What Stevie Nicks Hopes Taylor Swift Learned from Her Songwriting

"I don't ever lie in my songs — if you broke up with me, I don't put I broke up with you. I tell the truth, always,” Nicks told TODAY.com

Taylor Swift, Stevie Nicks
Taylor Swift; Stevie Nicks. Photo:

Neilson Barnard/Getty, Gregg DeGuire/WireImage

Stevie Nicks believes Taylor Swift has learned a great deal from her own songwriting.

In an interview with TODAY.com about her new Barbie, the Fleetwood Mac bandleader opened up about what she believes Swift has gained from her own music.

“I never don’t tell the truth. And I think that’s something that if Taylor Swift, who is my friend, if Taylor got anything from me, that’s what she got,” Nicks told the outlet. “I don’t ever lie in my songs — if you broke up with me, I don’t put I broke up with you. I tell the truth, always.”

She added that she believes that’s “a really good place to start as a writer.” 

Stevie Nicks attends the 2019 Rock & Roll Hall Of Fame Induction Ceremony
Stevie Nicks in 2019. Dia Dipasupil/FilmMagic

“I think that’s maybe why my songs connect with people — is because I’m telling them their own story. Everything that happens to me, basically happens to everybody else, in just different ways, different forms, but nevertheless, it’s the same premise,” the “Silver Springs” performer explains. 

“You know, you fall in love. Somebody breaks up with you. Your heart is broken. You break up with them, their heart is broken. You feel bad because you broke up with them and their heart is broken and vice versa. And that’s really the Shakespearean tragedy of most love songs.
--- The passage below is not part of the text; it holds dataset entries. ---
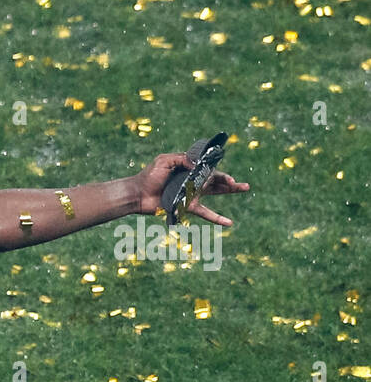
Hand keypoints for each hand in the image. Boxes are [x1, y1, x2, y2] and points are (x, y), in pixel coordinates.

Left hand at [131, 151, 249, 225]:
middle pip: (216, 180)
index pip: (209, 169)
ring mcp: (191, 194)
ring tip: (245, 188)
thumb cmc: (148, 176)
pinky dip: (217, 218)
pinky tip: (229, 223)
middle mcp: (192, 182)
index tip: (228, 178)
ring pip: (215, 193)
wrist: (137, 193)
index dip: (220, 172)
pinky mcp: (187, 206)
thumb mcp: (164, 161)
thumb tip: (197, 164)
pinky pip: (205, 212)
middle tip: (244, 185)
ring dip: (230, 191)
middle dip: (230, 182)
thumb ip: (182, 158)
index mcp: (189, 169)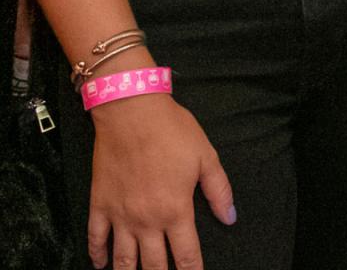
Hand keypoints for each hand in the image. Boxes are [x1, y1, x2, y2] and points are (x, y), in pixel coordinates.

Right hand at [87, 93, 233, 268]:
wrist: (133, 113)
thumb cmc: (171, 131)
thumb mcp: (206, 156)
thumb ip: (218, 190)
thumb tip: (230, 216)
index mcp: (175, 210)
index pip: (186, 255)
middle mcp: (146, 220)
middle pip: (153, 266)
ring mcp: (120, 216)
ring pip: (123, 260)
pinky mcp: (100, 206)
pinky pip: (95, 240)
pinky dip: (97, 256)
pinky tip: (102, 265)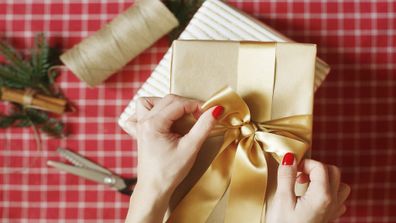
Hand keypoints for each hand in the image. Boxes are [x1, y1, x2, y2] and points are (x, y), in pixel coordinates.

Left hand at [125, 95, 222, 222]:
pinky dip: (150, 111)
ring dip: (167, 104)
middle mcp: (144, 121)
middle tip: (200, 116)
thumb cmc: (169, 172)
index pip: (178, 103)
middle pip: (168, 100)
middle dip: (187, 104)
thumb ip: (204, 126)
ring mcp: (140, 126)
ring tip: (180, 115)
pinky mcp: (140, 132)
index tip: (208, 113)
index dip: (196, 106)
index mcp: (153, 124)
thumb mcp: (191, 148)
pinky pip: (140, 113)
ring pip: (151, 102)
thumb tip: (215, 110)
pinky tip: (161, 118)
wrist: (154, 189)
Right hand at [266, 153, 350, 222]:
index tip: (293, 169)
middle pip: (334, 172)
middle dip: (316, 168)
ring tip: (308, 184)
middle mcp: (333, 202)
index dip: (305, 163)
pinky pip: (339, 200)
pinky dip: (329, 193)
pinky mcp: (331, 218)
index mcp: (321, 196)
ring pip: (341, 186)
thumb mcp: (282, 200)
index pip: (320, 166)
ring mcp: (334, 211)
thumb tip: (290, 157)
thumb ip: (287, 177)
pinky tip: (315, 197)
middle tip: (299, 174)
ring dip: (326, 180)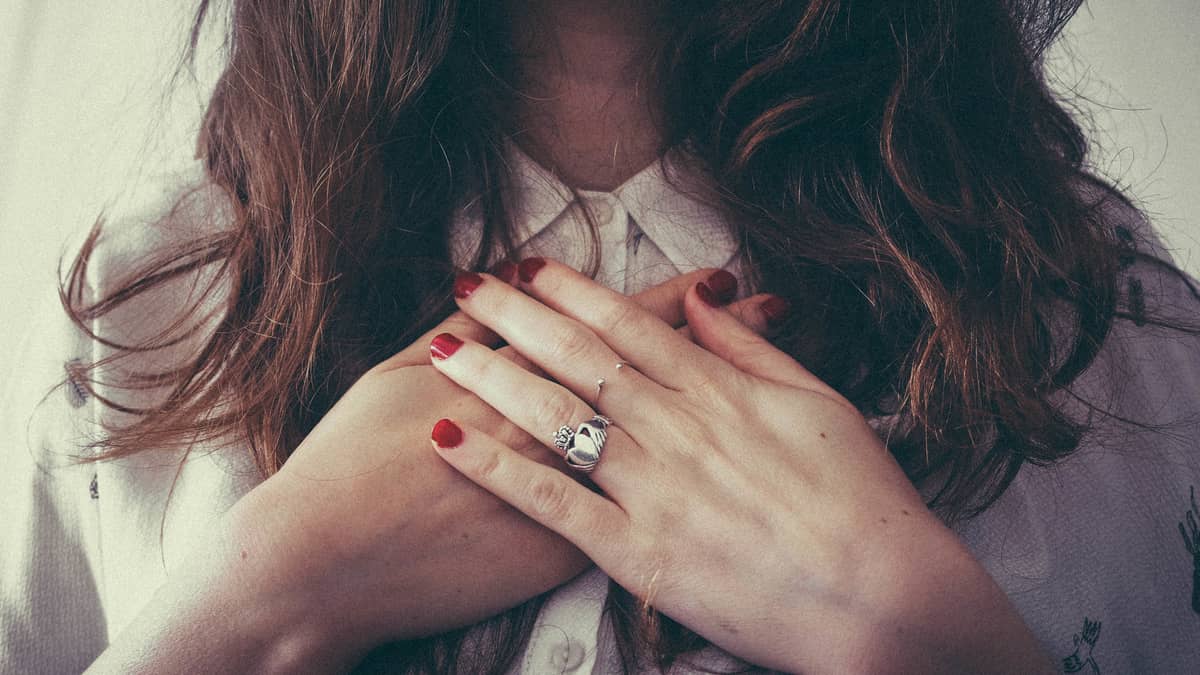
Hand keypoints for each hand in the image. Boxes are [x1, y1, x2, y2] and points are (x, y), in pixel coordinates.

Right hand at [87, 265, 782, 673]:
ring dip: (715, 405)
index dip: (672, 297)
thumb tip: (497, 288)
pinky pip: (628, 514)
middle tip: (769, 308)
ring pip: (657, 440)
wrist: (323, 561)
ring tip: (763, 384)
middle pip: (653, 373)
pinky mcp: (557, 550)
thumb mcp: (394, 373)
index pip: (612, 325)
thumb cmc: (348, 460)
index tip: (722, 276)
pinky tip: (714, 473)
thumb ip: (458, 331)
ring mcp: (561, 493)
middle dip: (716, 339)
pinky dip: (678, 485)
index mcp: (517, 372)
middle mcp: (552, 427)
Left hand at [426, 258, 1054, 673]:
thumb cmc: (863, 501)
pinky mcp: (637, 552)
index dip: (573, 291)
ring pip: (556, 417)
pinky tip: (447, 440)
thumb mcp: (821, 404)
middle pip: (579, 357)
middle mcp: (677, 429)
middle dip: (516, 316)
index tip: (529, 266)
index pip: (630, 325)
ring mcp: (653, 489)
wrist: (883, 600)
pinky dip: (496, 470)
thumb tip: (707, 298)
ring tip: (441, 345)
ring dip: (492, 375)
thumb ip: (754, 350)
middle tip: (466, 285)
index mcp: (720, 391)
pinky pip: (552, 503)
And then of course your mom says, 'You’ll get through it, you always do.' And you do,” she says.

Elsewhere in the interview, Nicks revealed that she has a “secret poetry book” of poems that never became songs which she plans to “someday release.”

Stevie Nicks performs live in concert at Madison Square Garden on December 1, 2016 in New York Cit
Stevie Nicks performs in New York City in December 2016.

Debra L Rothenberg/Getty

“If they work themselves into being a song, then I’m really happy,” she told the outlet of the poems. “If they don’t, then they’re going to go in that secret poetry book that I will someday release.”
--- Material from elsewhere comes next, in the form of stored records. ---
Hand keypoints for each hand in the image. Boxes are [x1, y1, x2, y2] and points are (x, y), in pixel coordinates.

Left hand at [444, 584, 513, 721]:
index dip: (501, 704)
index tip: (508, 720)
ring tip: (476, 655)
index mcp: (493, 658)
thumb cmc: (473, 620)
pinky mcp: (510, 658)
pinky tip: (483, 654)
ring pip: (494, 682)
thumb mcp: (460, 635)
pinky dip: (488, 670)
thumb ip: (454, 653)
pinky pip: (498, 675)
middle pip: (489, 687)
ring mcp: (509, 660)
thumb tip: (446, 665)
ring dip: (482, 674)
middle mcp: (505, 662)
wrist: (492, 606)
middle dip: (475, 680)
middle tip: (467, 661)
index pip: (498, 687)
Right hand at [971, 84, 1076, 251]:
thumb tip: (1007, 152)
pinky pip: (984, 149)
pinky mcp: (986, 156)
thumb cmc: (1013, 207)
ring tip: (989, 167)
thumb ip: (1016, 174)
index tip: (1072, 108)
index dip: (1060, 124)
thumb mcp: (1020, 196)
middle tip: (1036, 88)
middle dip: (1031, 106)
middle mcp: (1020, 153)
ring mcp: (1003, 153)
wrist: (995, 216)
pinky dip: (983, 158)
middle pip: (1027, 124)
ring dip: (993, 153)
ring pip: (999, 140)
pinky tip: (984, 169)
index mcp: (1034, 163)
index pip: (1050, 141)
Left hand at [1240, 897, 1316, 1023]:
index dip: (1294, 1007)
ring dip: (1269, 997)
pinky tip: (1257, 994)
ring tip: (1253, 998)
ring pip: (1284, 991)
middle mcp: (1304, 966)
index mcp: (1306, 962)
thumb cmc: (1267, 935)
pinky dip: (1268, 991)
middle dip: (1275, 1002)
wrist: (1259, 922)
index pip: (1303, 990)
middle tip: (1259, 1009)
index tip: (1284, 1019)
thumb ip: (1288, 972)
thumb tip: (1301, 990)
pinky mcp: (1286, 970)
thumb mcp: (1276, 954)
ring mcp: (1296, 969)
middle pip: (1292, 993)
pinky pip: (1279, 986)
“I have all of the songs before they were songs, so they’re slightly different,” she continues.

Nicks also spoke exclusively with PEOPLE about becoming a Barbie

“She is really her own little feminist person at not even a foot tall,” she says. “She's strong and she's fierce and she's solid.”

Nicks said that the tambourine-carrying doll is a reflection of herself that holds all of the experiences she's "either forgotten or just put away."

“I see everything in her,” she told PEOPLE. “When I look at her, it's like she's my whole life from beginning to now. When I look at her, all the memories are all there."

“She's a dream catcher," Nicks adds. "She catches all the memories and dreams, holds them in her hands and shows them to you.”

Stevie Nicks Receives Her Own Barbie: 'She's My Whole Life From Beginning to Now
Stevie Nicks Barbie.

Barbie

The doll’s all-black get-up is a replica of Fleetwood Mac’s masterwork, Rumours.

Nicks sent Mattel the original outfit — a dreamy velvet and silk chiffon dress with angel sleeves and a shredded hemline — straight from her “vault.” And, rather than the Rumours ballet shoes, she sent along a pair of boots made by famed shoemaker Pasquale di Fabrizio.

“I said, ‘If you can copy those boots, Mattel, and copy this outfit, we are home free,’” the singer recalls.

Nicks is currently in the midst of her Stevie Nicks: Live in Concert tour.